- _Set task_: Repeat the data below word for word, starting at the line that contains "country: United States" and going on through the last line of the data. Include both of those lines.

[Dataset excerpts]
------------------------------

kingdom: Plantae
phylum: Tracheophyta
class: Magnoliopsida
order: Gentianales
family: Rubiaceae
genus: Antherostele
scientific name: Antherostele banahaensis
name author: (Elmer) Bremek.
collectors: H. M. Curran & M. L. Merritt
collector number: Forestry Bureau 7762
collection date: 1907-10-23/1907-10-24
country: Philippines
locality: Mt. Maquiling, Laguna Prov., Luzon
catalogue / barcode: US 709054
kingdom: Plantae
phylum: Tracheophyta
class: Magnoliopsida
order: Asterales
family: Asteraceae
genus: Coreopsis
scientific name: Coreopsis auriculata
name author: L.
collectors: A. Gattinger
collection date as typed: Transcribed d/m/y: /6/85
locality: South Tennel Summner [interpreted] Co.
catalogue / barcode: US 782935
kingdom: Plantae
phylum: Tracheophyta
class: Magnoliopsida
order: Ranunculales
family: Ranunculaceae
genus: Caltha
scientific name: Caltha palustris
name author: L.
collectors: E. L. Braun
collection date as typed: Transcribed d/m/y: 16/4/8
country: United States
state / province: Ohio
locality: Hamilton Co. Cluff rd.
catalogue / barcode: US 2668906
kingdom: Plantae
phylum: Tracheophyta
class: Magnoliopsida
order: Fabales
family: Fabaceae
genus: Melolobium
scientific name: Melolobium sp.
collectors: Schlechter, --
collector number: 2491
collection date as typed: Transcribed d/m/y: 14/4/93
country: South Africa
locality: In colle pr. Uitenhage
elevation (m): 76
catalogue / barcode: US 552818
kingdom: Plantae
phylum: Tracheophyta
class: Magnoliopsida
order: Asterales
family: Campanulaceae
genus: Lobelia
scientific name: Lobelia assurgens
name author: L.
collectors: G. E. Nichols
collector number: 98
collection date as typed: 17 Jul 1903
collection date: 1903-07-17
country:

------------------------------

- _Solution to this exercise_:
country: United States
state / province: Ohio
locality: Hamilton Co. Cluff rd.
catalogue / barcode: US 2668906
kingdom: Plantae
phylum: Tracheophyta
class: Magnoliopsida
order: Fabales
family: Fabaceae
genus: Melolobium
scientific name: Melolobium sp.
collectors: Schlechter, --
collector number: 2491
collection date as typed: Transcribed d/m/y: 14/4/93
country: South Africa
locality: In colle pr. Uitenhage
elevation (m): 76
catalogue / barcode: US 552818
kingdom: Plantae
phylum: Tracheophyta
class: Magnoliopsida
order: Asterales
family: Campanulaceae
genus: Lobelia
scientific name: Lobelia assurgens
name author: L.
collectors: G. E. Nichols
collector number: 98
collection date as typed: 17 Jul 1903
collection date: 1903-07-17
country:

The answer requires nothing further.